Se parecía en aquel momento a la muñeca de porcelana de Eliza, pensó Eve. Qué pena le daba tener que decepcionarla.
—No —dijo Eve.
—Pero…
—Rotundamente no.
—Pero si haces…
—No, no y no.
—¿Por qué? —dijo Anna.
—Porque no tenemos el espacio necesario, ni las mesas ni las sillas. Porque la gente no vendría y porque solo tenemos dos manos cada una.
Anna, con tono de súplica, dijo:
—Sí que tenemos espacio si movemos un poco las cosas. Compramos mesas y sillas. La gente vendrá. A todos les encanta tu comida.
Eve se reclinó en la silla.
—Anna —dijo—. Poco a poco estamos consiguiendo llevar un negocio pequeño pero quizás no te has dado cuenta de que estamos exhaustas. ¿Has oído la expresión «éramos pocos y parió la abuela»?
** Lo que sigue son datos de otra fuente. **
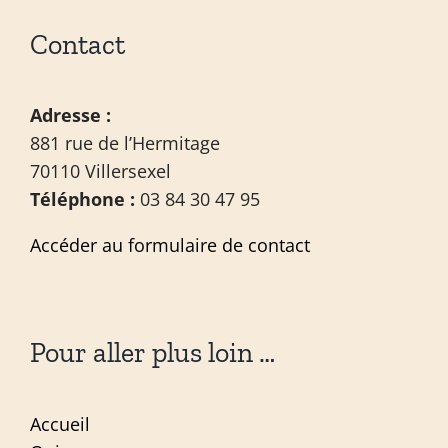
Contact
Adresse :
881 rue de l’Hermitage
70110 Villersexel
Téléphone :
03 84 30 47 95
Accéder au formulaire de contact
Pour aller plus loin …
Accueil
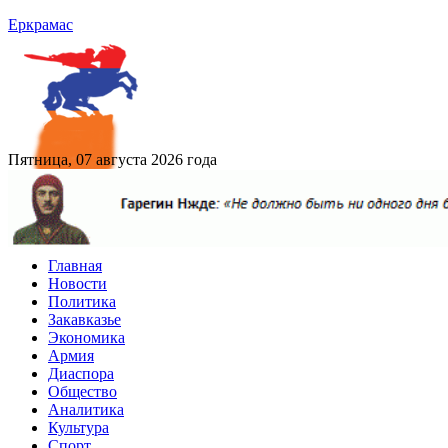
Еркрамас
Пятница, 07 августа 2026 года
Главная
Новости
Политика
Закавказье
Экономика
Армия
Диаспора
Общество
Аналитика
Культура
Спорт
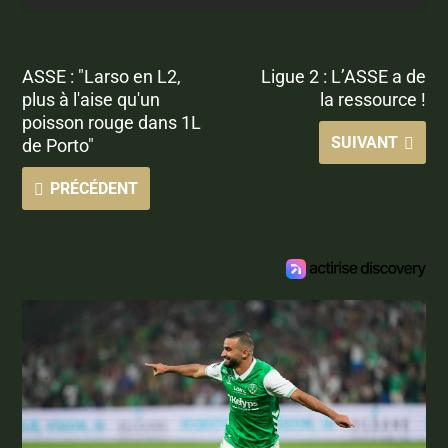
ASSE : "Larso en L2,
Ligue 2 : L’ASSE a de
plus à l'aise qu'un
la ressource !
poisson rouge dans 1L
SUIVANT
de Porto"
PRÉCÉDENT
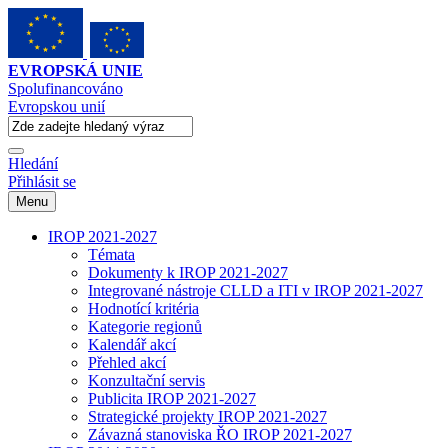
EVROPSKÁ UNIE
Spolufinancováno
Evropskou unií
Hledání
Přihlásit se
Menu
IROP 2021-2027
Témata
Dokumenty k IROP 2021-2027
Integrované nástroje CLLD a ITI v IROP 2021-2027
Hodnotící kritéria
Kategorie regionů
Kalendář akcí
Přehled akcí
Konzultační servis
Publicita IROP 2021-2027
Strategické projekty IROP 2021-2027
Závazná stanoviska ŘO IROP 2021-2027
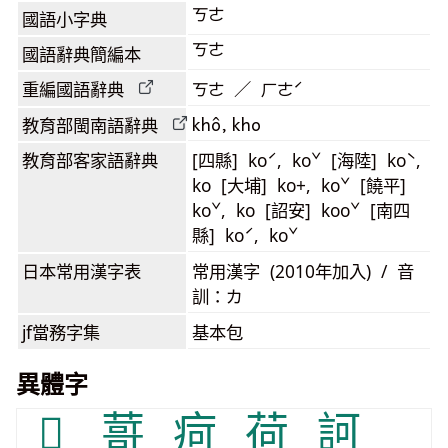
ㄎㄜ
國語小字典
ㄎㄜ
國語辭典簡編本
重編國語辭典
ㄎㄜ ／ ㄏㄜˊ
khô, kho
教育部閩南語
辭典
教育部客家語
辭典
[四縣] koˊ, koˇ [海陸] koˋ,
ko [大埔] ko+, koˇ [饒平]
koˇ, ko [詔安] kooˇ [南四
縣] koˊ, koˇ
日本常用漢字表
常用漢字 (2010年加入) / 音
訓：カ
jf當務字集
基本包
異體字
𰳖
䔅
疴
荷
訶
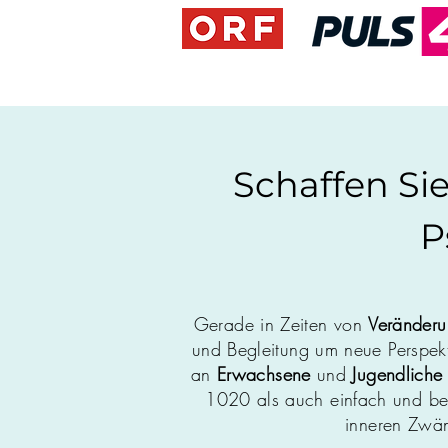
Schaffen Si
P
Gerade in Zeiten von
Veränder
und Begleitung um neue Perspekti
an
Erwachsene
und
Jugendliche
1020 als auch einfach und be
inneren Zwä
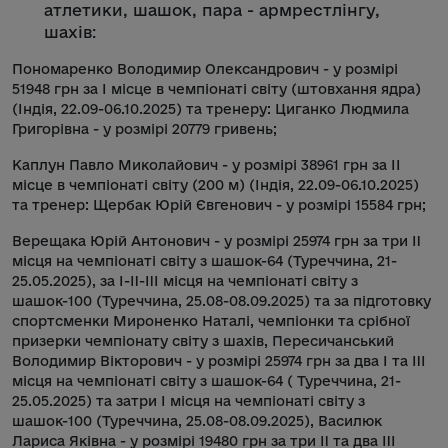
атлетики, шашок, пара - армрестлінгу,
шахів
:
Пономаренко Володимир Олександрович - у розмірі
51948 грн за І місце в чемпіонаті світу (штовхання ядра)
(Індія, 22.09-06.10.2025) та тренеру: Циганко Людмила
Григорівна - у розмірі 20779 гривень;
Каплун Павло Миколайович - у розмірі 38961 грн за ІІ
місце в чемпіонаті світу (200 м) (Індія, 22.09-06.10.2025)
та тренер: Щербак Юрій Євгенович - у розмірі 15584 грн;
Верещака Юрій Антонович - у розмірі 25974 грн за три II
місця на чемпіонаті світу з шашок-64 (Туреччина, 21-
25.05.2025), за І-II-III місця на чемпіонаті світу з
шашок-100 (Туреччина, 25.08-08.09.2025) та за підготовку
спортсменки Мироненко Наталі, чемпіонки та срібної
призерки чемпіонату світу з шахів, Пересичанський
Володимир Вікторович - у розмірі 25974 грн за два I та III
місця на чемпіонаті світу з шашок-64 ( Туреччина, 21-
25.05.2025) та затри I місця на чемпіонаті світу з
шашок-100 (Туреччина, 25.08-08.09.2025), Василюк
Лариса Яківна - у розмірі 19480 грн за три II та два III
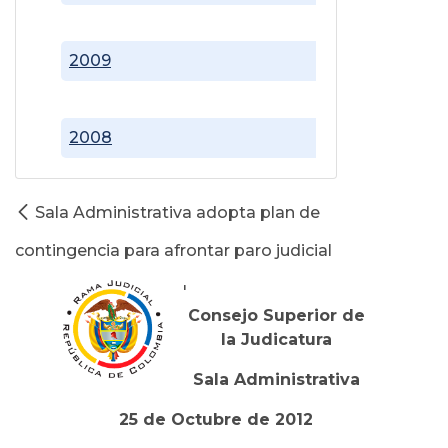
2009
2008
Sala Administrativa adopta plan de
contingencia para afrontar paro judicial
'
Consejo Superior de
la Judicatura
Sala Administrativa
25 de Octubre de 2012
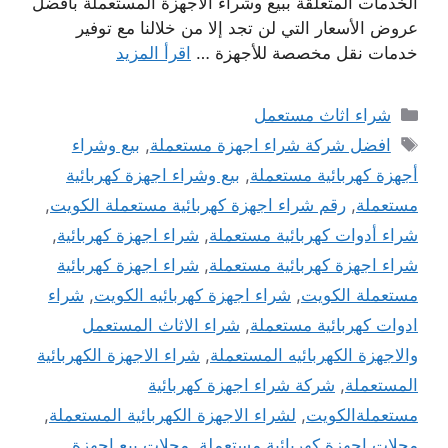
الخدمات المتعلقة ببيع وشراء الأجهزة المستعملة بأفضل
عروض الأسعار التي لن تجد إلا من خلالنا مع توفير
خدمات نقل مخصصة للأجهزة …
اقرأ المزيد
التصنيفات
شراء اثاث مستعمل
الوسوم
افضل شركة شراء اجهزة مستعملة
,
بيع وشراء
أجهزة كهربائية مستعملة
,
بيع وشراء اجهزة كهربائية
مستعملة
,
رقم شراء اجهزة كهربائية مستعملة الكويت
,
شراء أدوات كهربائية مستعملة
,
شراء اجهزة كهربائية
,
شراء اجهزة كهربائية مستعملة
,
شراء اجهزة كهربائية
مستعملة الكويت
,
شراء اجهزة كهربائيه الكويت
,
شراء
ادوات كهربائية مستعملة
,
شراء الاثاث المستعمل
والاجهزة الكهربائيه المستعملة
,
شراء الاجهزة الكهربائية
المستعملة
,
شركة شراء اجهزة كهربائية
مستعملةالكويت
,
لشراء الاجهزة الكهربائية المستعملة
,
محلات اجهزة كهربائية مستعملة
,
محلات بيع اجهزة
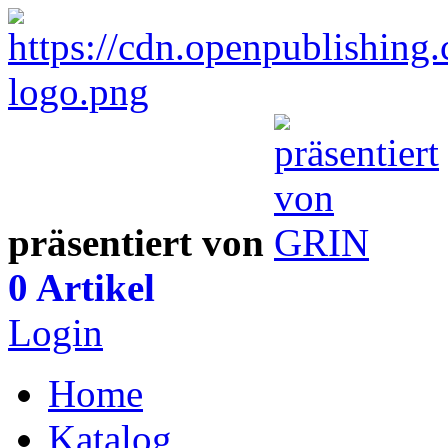
präsentiert von
0 Artikel
Login
Home
Katalog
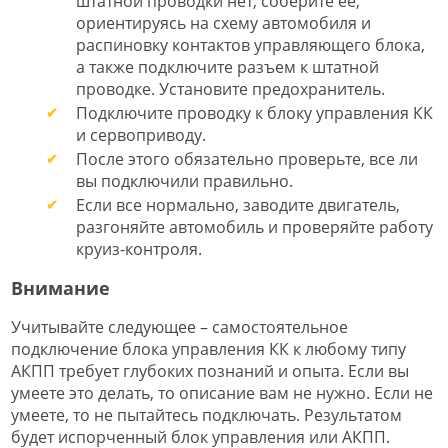
штатной проводки нет, соберите ее,
ориентируясь на схему автомобиля и
распиновку контактов управляющего блока,
а также подключите разъем к штатной
проводке. Установите предохранитель.
Подключите проводку к блоку управления КК
и сервоприводу.
После этого обязательно проверьте, все ли
вы подключили правильно.
Если все нормально, заводите двигатель,
разгоняйте автомобиль и проверяйте работу
круиз-контроля.
Внимание
Учитывайте следующее – самостоятельное
подключение блока управления КК к любому типу
АКПП требует глубоких познаний и опыта. Если вы
умеете это делать, то описание вам не нужно. Если не
умеете, то не пытайтесь подключать. Результатом
будет испорченный блок управления или АКПП.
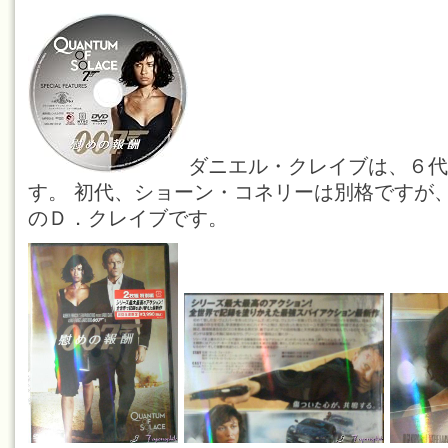
ダニエル・クレイブは、６代
す。 初代、ショーン・コネリーは別格ですが
のＤ．クレイブです。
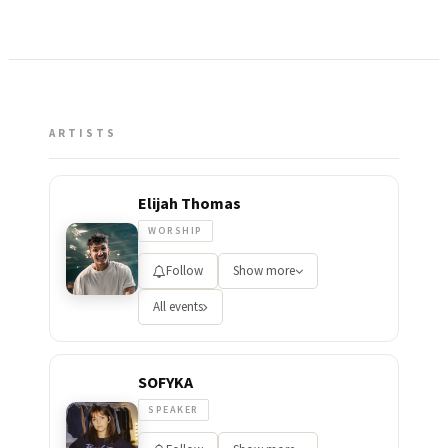
ARTISTS
Elijah Thomas
WORSHIP
Follow
Show more
All events
SOFYKA
SPEAKER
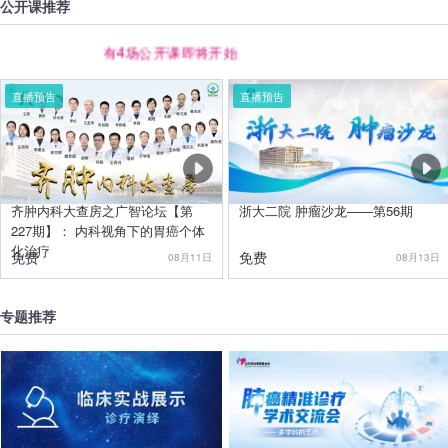
公开课推荐
有4场公开课即将开始
直播预告
直播预告
齐肿内科大查房之广智论坛【第
浙大二院 肿瘤沙龙——第56期
227期】： 内科视角下的胃癌个体
化治疗
免费
免费
08月11日
08月13日
专题推荐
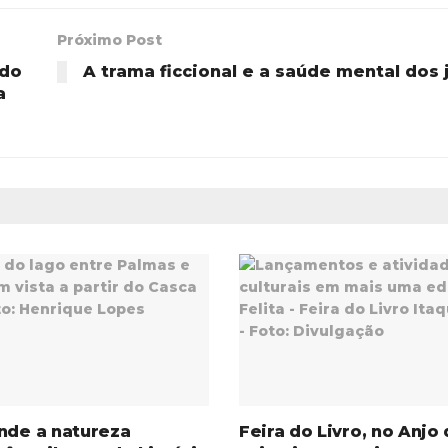
Próximo Post
 do
A trama ficcional e a saúde mental dos
a
nde a natureza
Feira do Livro, no Anjo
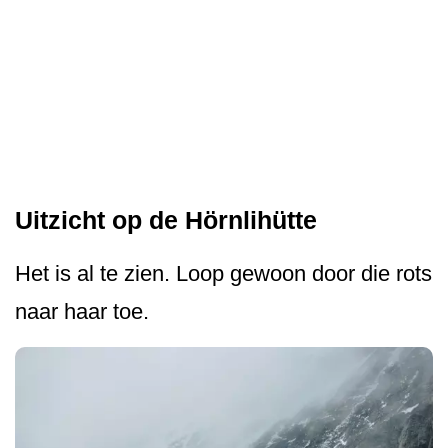
Uitzicht op de Hörnlihütte
Het is al te zien. Loop gewoon door die rots
naar haar toe.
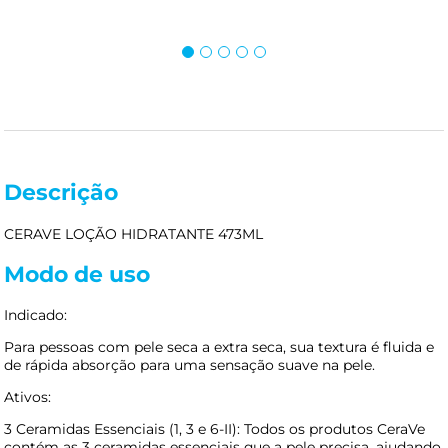
Descrição
CERAVE LOÇÃO HIDRATANTE 473ML
Modo de uso
Indicado:
Para pessoas com pele seca a extra seca, sua textura é fluida e
de rápida absorção para uma sensação suave na pele.
Ativos:
3 Ceramidas Essenciais (1, 3 e 6-II): Todos os produtos CeraVe
contém as 3 ceramidas essenciais que a pele precisa, ajudando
Anna le contestó que no un poco enfurruñada.
—¿Pero sabes lo que quiero decir? —dijo Eve—. Entre nosotras podemos ir a comprar, cortar, estofar y hornear, por no hablar de la limpieza, lavar la ropa y cuidar de nuestros cuatro niños. Lo último que necesitamos es tener a unos cuantos invitados en el salón para cenar o para la hora del té, sobre todo si son mineros y vienen con la ropa mugrienta.
Anna no contestó. Sabía que era una buena idea, igual que sabía que Eve diría que no. Ahora solo era cuestión de tiempo.